Zhan Zhang,Tianming Liu,Yanjun Shu,Siyuan Chen,Xian Liu
标识
DOI:10.1109/icpads56603.2022.00076
摘要
For a stream processing system that uses checkpoints as a fault-tolerant method, selecting the appropriate checkpoint period is the key to ensuring the efficient operation of streaming applications. State-of-art stream processing systems currently only support fixed-cycle checkpoints, which is difficult to make a good trade-off between fault-tolerant processing and the cost of failure recovery in dynamically changing streaming application scenarios. Moreover, in a complex distributed streaming application environment, the dynamic environmental indicators (e.g., the values of workloads and failure rates) are not in coincidence with the model assumptions, such as the dynamics of Twitter’s hot events data changing quickly. In this paper, we consider the dynamic changes of environmental indicators and adaptively optimize the processing delay and fault recovery time.

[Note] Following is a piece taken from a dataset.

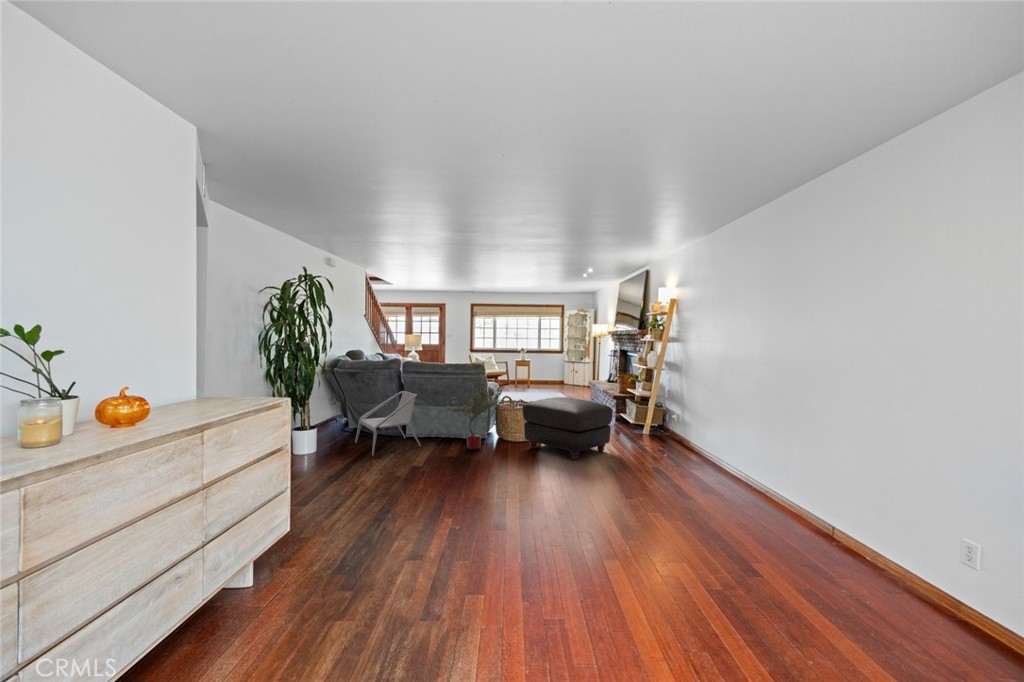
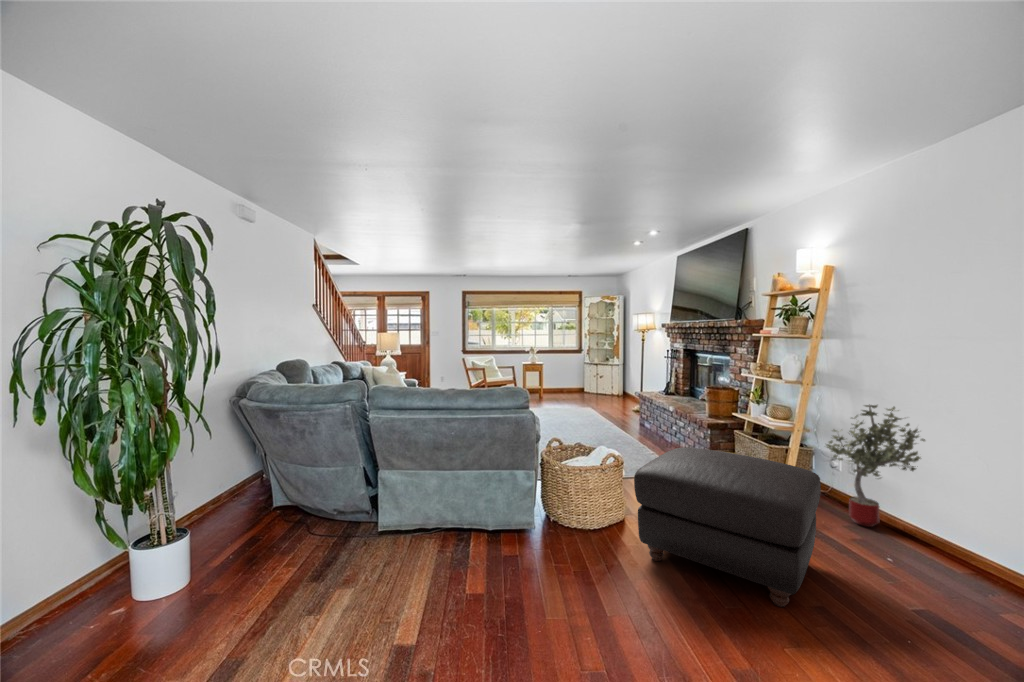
potted tree: present [446,378,503,450] -> present [826,404,925,527]
armchair: present [355,391,421,456] -> none [284,447,427,629]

Then, we propose a dynamic adjustment method for the checkpoint interval by reinforcement learning, which is named DACM. DACM adaptively optimizes the processing delay and fault recovery time, while avoiding the overall environment modeling of streaming applications. The experiments conducted on the Flink platform show that DACM reduces the processing delay by 10% and the failure recovery time by 37% compared with the existing checkpoint interval optimization models.